Hi, could you explain more about this 14 day window period? How did you arrive at it?


#3

Hi, thanks for clarifying. For each PO record, i would check the PO creation date with a list of PO records for the next 14 days by the same vendor and sum them cumulatively. Once it hits the 15K threshold, I would assign a cluster ID to the set. I would do the same for each PO records. While I did it manually for a small sample data set, I would like to explore how to do so using a R/Python script.

Hope it clarifies. Thanks!

Best,
Eng Xiong
New to programming


#4

Hi @engxiongster,

Can you please clarify whether you are looking for a hard-coded solution or a machine learning approach?
For example, if window amount of 14 days then… x cluster otherwise y cluster. Or you are looking for a solution through machine learning. In the second case, this would be an unsupervised problem whereas in first its a simple if else condition script. Please let us know your requirement.


#5

Hi Shaz13,

I would prefer to start with a hard-coded solution whereby i am able to assign a cluster ID for the set of data with the rolling 14 days criteria (i.e. 1 PO number can exist in more than 1 cluster ID)

Thanks!

Best,
Eng Xiong


#6

Hello @engxiongster,

I am afraid that we cannot help you with complete scripting as that is out of scope for this discussion forum. Please let us know what you have tried already and share that code perhaps so that we can give suggestions and inferences.


#7

Dear Shaz13,

As i am very new to programming, it took me a while to have an attempt on coding a solution for the problem.

Following is my thought process to the problem (I have managed to break down the problem to focus on batches of 1 DeptVendor and need help to apply across all the DeptVendor):

  1. I check the min and max PO date to determine the # of 14 days batches i will need to create
    2.I will then assign a batch number in the while loop procedure i have created below
    3.I then summarize the total batch amount and count using groupby function
  2. Finally, i filter the result based on the split purchase test conditions such as the batch amt must be greater than 15K and (batch amt > batch count - 2)*15K

Please advise me if there is a more efficient way to create the solution as well as on how to apply it across the different DeptVendor. - attached excel batchtest for reference batchtest.zip (69.3 KB)

Following is the full set of code I have done so far.

import pandas as pd

pd.set_option('display.max_rows', 500)
pd.set_option('display.max_columns', 500)
pd.set_option('display.width', 1000)

df = pd.read_excel("batchtest.xlsx","Sheet1")

# converting PO No to string type from integer
df['PO_No'] = df['PO_No'].astype(str)

# using a subset of entire data to run the script - need help to apply the for each DeptVendor
df_1grp = df[df['DeptVendor'] == "computer1234"]

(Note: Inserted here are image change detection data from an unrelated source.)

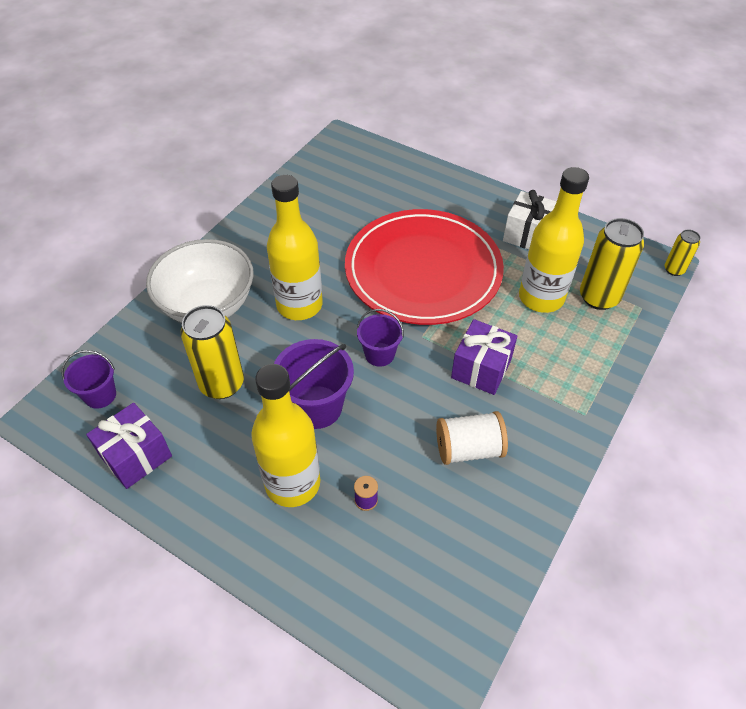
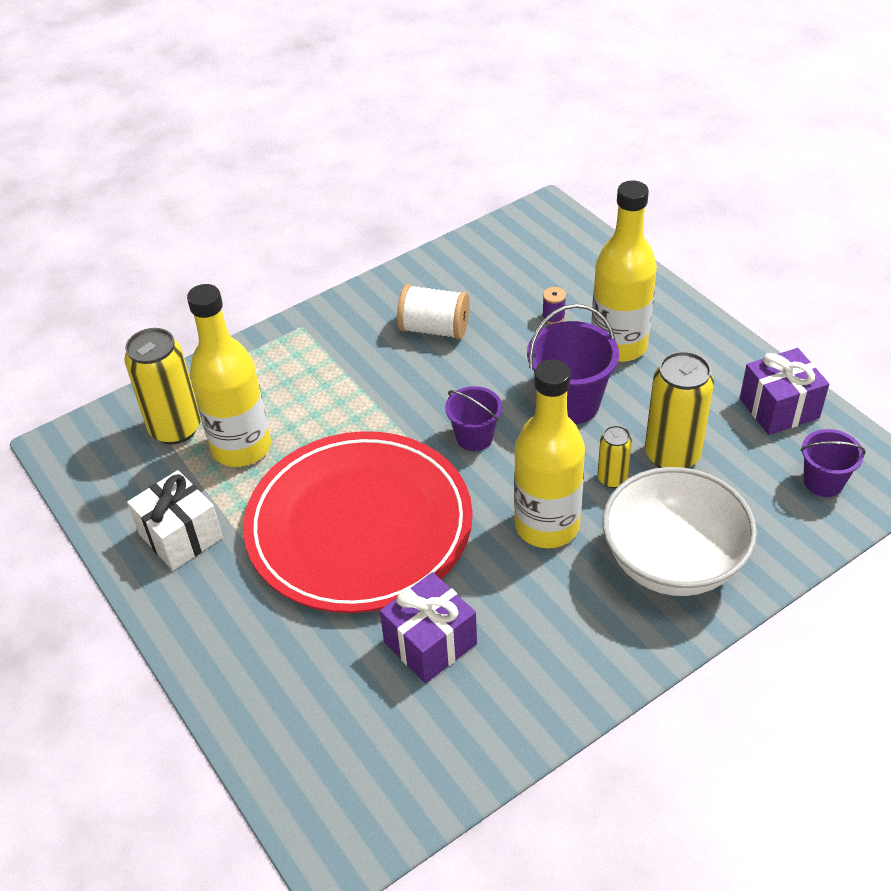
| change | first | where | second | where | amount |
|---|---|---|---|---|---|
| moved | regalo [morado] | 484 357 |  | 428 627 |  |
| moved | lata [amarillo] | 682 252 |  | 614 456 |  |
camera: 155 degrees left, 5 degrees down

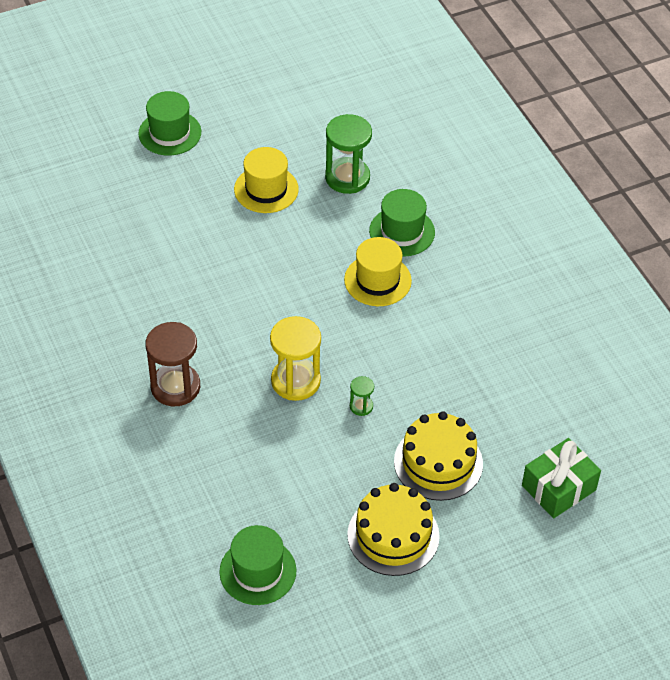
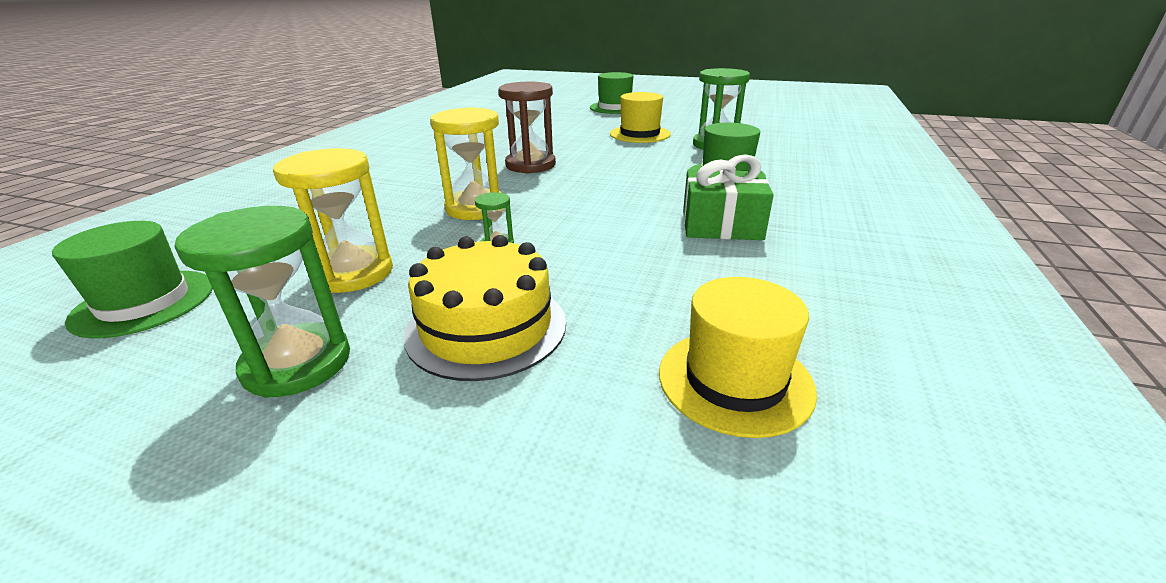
| change | first | where | second | where | amount |
|---|---|---|---|---|---|
| added |  |  | reloj de arena [amarillo] | 333 220 |  |
| moved | reloj de arena [marrón] | 173 364 |  | 527 128 |  |
| moved | sombrero [amarillo] | 378 271 |  | 738 357 |  |
| moved | regalo [verde] | 561 478 |  | 728 197 |  |
| replaced | tarta [amarillo] | 393 529 | reloj de arena [verde] | 262 302 |  |
camera: 45 degrees right, 20 degrees down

# start of procedure to create batches of datasets to run split purchase test next by filtering with conditions
from datetime import timedelta
# for each DeptVendor, to find the # of moving 14 days window batches based on min and max dates
minDate = df_1grp['PO_Date'].min()
maxDate = df_1grp['PO_Date'].max()
# setting a date counter for below script to loop
endDate = minDate + timedelta(days=14)
# setting a batch counter to conduct split purchase test later
n=1
# setting temp dataframe for appending data in the while loop
df_final_temp = df_1grp[(df_1grp.PO_Date > maxDate)]
df_final_temp['Batch'] = 0
df_final = df_final_temp

# begin of while loop script to create batches based on moving 14 days window
while minDate < maxDate:
    endDate = minDate + timedelta(days=14)
    df_2grp = df_1grp[(df_1grp.PO_Date >= minDate) & (df_1grp.PO_Date <= endDate)]
    df_2grp['Batch'] = n
    df_final = df_2grp.append(df_final,sort=False)
    if endDate == maxDate:
        break
    minDate = minDate + timedelta(days=1)
    n=n+1

# create a dataframe from the groupby object (batch) from df_final
df_final2 = pd.DataFrame({'BatchAmt' :
df_final.groupby(['Batch'])['Sum PO Amt (SGD)'].sum(),'BatchCount' :
df_final.groupby(['Batch'])['Distinct Count PO'].sum()}).reset_index()

# merge the 2 dataframes - something ilke vlookup on excel
result =df_final.merge(df_final2,on='Batch')

# filter batches which fulfill the split purchase test conditions

filtered_result = result[(result['BatchAmt']>(result['BatchCount']-2)*15000) & (result['BatchAmt']>15000)]

result.to_excel('batch2.xlsx')
filtered_result.to_excel('batch2_filtered.xlsx')

Any help is greatly appreciated. Thanks!

Best,
Eng Xiong